WORK ORDER
Return every line of the data below word for word, keeping each line intact and in its original order.

(Extracted page text data)
-*-*-

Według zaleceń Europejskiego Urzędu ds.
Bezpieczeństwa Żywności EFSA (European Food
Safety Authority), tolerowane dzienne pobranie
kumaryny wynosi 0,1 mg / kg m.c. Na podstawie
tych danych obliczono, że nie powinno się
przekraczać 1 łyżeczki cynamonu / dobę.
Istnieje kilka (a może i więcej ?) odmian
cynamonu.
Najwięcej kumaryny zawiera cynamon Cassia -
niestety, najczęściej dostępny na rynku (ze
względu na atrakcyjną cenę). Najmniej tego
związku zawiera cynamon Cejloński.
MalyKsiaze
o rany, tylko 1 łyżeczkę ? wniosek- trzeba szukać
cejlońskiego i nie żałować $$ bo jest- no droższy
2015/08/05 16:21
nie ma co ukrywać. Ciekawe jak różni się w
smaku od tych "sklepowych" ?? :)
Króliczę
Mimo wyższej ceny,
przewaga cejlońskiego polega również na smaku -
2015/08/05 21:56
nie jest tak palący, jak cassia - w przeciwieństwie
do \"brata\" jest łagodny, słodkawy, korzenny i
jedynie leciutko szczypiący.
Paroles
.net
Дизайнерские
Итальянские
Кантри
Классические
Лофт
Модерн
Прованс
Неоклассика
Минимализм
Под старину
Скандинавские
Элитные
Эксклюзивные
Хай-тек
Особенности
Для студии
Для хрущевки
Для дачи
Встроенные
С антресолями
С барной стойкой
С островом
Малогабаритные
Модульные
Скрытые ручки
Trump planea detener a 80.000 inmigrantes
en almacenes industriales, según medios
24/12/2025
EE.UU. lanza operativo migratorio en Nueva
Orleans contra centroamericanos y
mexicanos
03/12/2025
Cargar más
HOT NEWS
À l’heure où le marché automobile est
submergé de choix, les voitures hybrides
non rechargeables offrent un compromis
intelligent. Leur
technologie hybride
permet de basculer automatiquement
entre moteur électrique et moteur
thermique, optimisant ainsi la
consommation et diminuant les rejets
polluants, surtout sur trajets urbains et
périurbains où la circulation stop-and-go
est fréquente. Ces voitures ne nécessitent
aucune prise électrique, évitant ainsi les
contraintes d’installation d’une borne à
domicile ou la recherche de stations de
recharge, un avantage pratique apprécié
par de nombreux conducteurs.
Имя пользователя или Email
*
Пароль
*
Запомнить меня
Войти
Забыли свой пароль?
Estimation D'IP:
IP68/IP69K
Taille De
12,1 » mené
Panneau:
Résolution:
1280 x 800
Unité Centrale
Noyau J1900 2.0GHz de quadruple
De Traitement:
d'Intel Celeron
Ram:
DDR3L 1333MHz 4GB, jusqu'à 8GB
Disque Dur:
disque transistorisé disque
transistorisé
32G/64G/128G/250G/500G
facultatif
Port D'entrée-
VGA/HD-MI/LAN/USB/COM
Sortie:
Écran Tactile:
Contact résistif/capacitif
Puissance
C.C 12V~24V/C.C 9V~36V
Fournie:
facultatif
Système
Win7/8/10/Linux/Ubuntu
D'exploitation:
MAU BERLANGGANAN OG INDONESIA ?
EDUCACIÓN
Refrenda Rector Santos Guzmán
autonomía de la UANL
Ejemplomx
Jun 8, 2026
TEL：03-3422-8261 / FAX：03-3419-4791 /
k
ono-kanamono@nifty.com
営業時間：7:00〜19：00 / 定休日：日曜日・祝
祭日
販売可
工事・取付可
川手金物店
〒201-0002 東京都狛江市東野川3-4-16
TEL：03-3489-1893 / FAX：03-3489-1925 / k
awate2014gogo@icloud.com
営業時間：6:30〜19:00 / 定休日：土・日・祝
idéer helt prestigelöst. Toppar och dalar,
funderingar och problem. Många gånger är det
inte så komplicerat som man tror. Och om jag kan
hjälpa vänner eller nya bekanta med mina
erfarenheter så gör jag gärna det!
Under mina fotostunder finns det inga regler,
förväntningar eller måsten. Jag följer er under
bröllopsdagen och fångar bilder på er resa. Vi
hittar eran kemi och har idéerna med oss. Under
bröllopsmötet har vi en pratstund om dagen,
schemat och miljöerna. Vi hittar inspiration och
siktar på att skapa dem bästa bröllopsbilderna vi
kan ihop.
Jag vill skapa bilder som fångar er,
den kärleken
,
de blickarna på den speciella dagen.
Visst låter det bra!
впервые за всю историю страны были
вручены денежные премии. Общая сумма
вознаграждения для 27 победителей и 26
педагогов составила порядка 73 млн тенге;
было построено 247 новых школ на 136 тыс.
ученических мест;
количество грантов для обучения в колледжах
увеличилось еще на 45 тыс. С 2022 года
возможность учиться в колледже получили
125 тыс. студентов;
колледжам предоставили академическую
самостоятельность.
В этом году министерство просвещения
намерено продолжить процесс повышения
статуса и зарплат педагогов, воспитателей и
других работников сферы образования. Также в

-*-*-

ANSWER TO THIS TASK
Według zaleceń Europejskiego Urzędu ds.
Bezpieczeństwa Żywności EFSA (European Food
Safety Authority), tolerowane dzienne pobranie
kumaryny wynosi 0,1 mg / kg m.c. Na podstawie
tych danych obliczono, że nie powinno się
przekraczać 1 łyżeczki cynamonu / dobę.
Istnieje kilka (a może i więcej ?) odmian
cynamonu.
Najwięcej kumaryny zawiera cynamon Cassia -
niestety, najczęściej dostępny na rynku (ze
względu na atrakcyjną cenę). Najmniej tego
związku zawiera cynamon Cejloński.
MalyKsiaze
o rany, tylko 1 łyżeczkę ? wniosek- trzeba szukać
cejlońskiego i nie żałować $$ bo jest- no droższy
2015/08/05 16:21
nie ma co ukrywać. Ciekawe jak różni się w
smaku od tych "sklepowych" ?? :)
Króliczę
Mimo wyższej ceny,
przewaga cejlońskiego polega również na smaku -
2015/08/05 21:56
nie jest tak palący, jak cassia - w przeciwieństwie
do \"brata\" jest łagodny, słodkawy, korzenny i
jedynie leciutko szczypiący.
Paroles
.net
Дизайнерские
Итальянские
Кантри
Классические
Лофт
Модерн
Прованс
Неоклассика
Минимализм
Под старину
Скандинавские
Элитные
Эксклюзивные
Хай-тек
Особенности
Для студии
Для хрущевки
Для дачи
Встроенные
С антресолями
С барной стойкой
С островом
Малогабаритные
Модульные
Скрытые ручки
Trump planea detener a 80.000 inmigrantes
en almacenes industriales, según medios
24/12/2025
EE.UU. lanza operativo migratorio en Nueva
Orleans contra centroamericanos y
mexicanos
03/12/2025
Cargar más
HOT NEWS
À l’heure où le marché automobile est
submergé de choix, les voitures hybrides
non rechargeables offrent un compromis
intelligent. Leur
technologie hybride
permet de basculer automatiquement
entre moteur électrique et moteur
thermique, optimisant ainsi la
consommation et diminuant les rejets
polluants, surtout sur trajets urbains et
périurbains où la circulation stop-and-go
est fréquente. Ces voitures ne nécessitent
aucune prise électrique, évitant ainsi les
contraintes d’installation d’une borne à
domicile ou la recherche de stations de
recharge, un avantage pratique apprécié
par de nombreux conducteurs.
Имя пользователя или Email
*
Пароль
*
Запомнить меня
Войти
Забыли свой пароль?
Estimation D'IP:
IP68/IP69K
Taille De
12,1 » mené
Panneau:
Résolution:
1280 x 800
Unité Centrale
Noyau J1900 2.0GHz de quadruple
De Traitement:
d'Intel Celeron
Ram:
DDR3L 1333MHz 4GB, jusqu'à 8GB
Disque Dur:
disque transistorisé disque
transistorisé
32G/64G/128G/250G/500G
facultatif
Port D'entrée-
VGA/HD-MI/LAN/USB/COM
Sortie:
Écran Tactile:
Contact résistif/capacitif
Puissance
C.C 12V~24V/C.C 9V~36V
Fournie:
facultatif
Système
Win7/8/10/Linux/Ubuntu
D'exploitation:
MAU BERLANGGANAN OG INDONESIA ?
EDUCACIÓN
Refrenda Rector Santos Guzmán
autonomía de la UANL
Ejemplomx
Jun 8, 2026
TEL：03-3422-8261 / FAX：03-3419-4791 /
k
ono-kanamono@nifty.com
営業時間：7:00〜19：00 / 定休日：日曜日・祝
祭日
販売可
工事・取付可
川手金物店
〒201-0002 東京都狛江市東野川3-4-16
TEL：03-3489-1893 / FAX：03-3489-1925 / k
awate2014gogo@icloud.com
営業時間：6:30〜19:00 / 定休日：土・日・祝
idéer helt prestigelöst. Toppar och dalar,
funderingar och problem. Många gånger är det
inte så komplicerat som man tror. Och om jag kan
hjälpa vänner eller nya bekanta med mina
erfarenheter så gör jag gärna det!
Under mina fotostunder finns det inga regler,
förväntningar eller måsten. Jag följer er under
bröllopsdagen och fångar bilder på er resa. Vi
hittar eran kemi och har idéerna med oss. Under
bröllopsmötet har vi en pratstund om dagen,
schemat och miljöerna. Vi hittar inspiration och
siktar på att skapa dem bästa bröllopsbilderna vi
kan ihop.
Jag vill skapa bilder som fångar er,
den kärleken
,
de blickarna på den speciella dagen.
Visst låter det bra!
впервые за всю историю страны были
вручены денежные премии. Общая сумма
вознаграждения для 27 победителей и 26
педагогов составила порядка 73 млн тенге;
было построено 247 новых школ на 136 тыс.
ученических мест;
количество грантов для обучения в колледжах
увеличилось еще на 45 тыс. С 2022 года
возможность учиться в колледже получили
125 тыс. студентов;
колледжам предоставили академическую
самостоятельность.
В этом году министерство просвещения
намерено продолжить процесс повышения
статуса и зарплат педагогов, воспитателей и
других работников сферы образования. Также в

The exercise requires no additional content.